## Activity
Whichever lines of the entries hold the word "axis" should be identified and copied.

[Data entries]
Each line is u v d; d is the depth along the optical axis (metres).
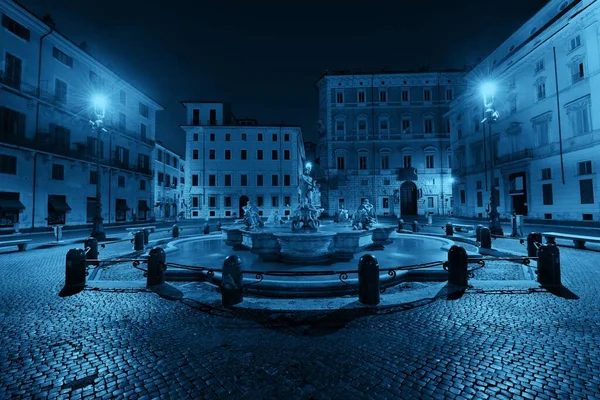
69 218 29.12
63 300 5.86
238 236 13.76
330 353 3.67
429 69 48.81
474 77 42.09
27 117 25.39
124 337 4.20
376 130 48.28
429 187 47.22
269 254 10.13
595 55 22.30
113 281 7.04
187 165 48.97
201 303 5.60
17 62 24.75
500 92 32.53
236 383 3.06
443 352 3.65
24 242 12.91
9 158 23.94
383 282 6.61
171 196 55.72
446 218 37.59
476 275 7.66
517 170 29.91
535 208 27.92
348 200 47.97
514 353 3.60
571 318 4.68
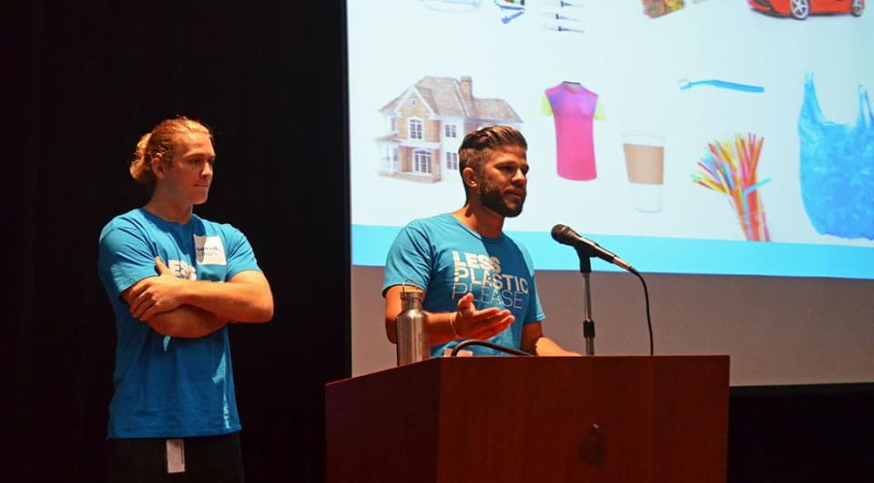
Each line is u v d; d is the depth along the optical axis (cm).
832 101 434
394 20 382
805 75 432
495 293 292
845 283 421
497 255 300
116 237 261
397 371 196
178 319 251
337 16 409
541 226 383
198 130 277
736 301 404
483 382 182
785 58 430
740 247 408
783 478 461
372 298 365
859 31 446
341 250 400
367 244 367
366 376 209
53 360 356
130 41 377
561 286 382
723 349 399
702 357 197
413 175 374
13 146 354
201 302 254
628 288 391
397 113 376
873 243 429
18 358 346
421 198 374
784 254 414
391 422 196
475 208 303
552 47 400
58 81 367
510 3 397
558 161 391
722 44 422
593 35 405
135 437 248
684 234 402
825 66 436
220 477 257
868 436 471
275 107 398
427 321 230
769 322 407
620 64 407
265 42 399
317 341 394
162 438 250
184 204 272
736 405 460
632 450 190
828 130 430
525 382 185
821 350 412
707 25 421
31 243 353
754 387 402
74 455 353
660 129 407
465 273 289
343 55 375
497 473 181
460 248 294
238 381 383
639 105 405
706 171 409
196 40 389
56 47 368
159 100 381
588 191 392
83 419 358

## Answer to this exercise
Each line is u v d; d is the depth along the optical axis (metres).
Each line is u v d; d is the depth along the optical axis (cm).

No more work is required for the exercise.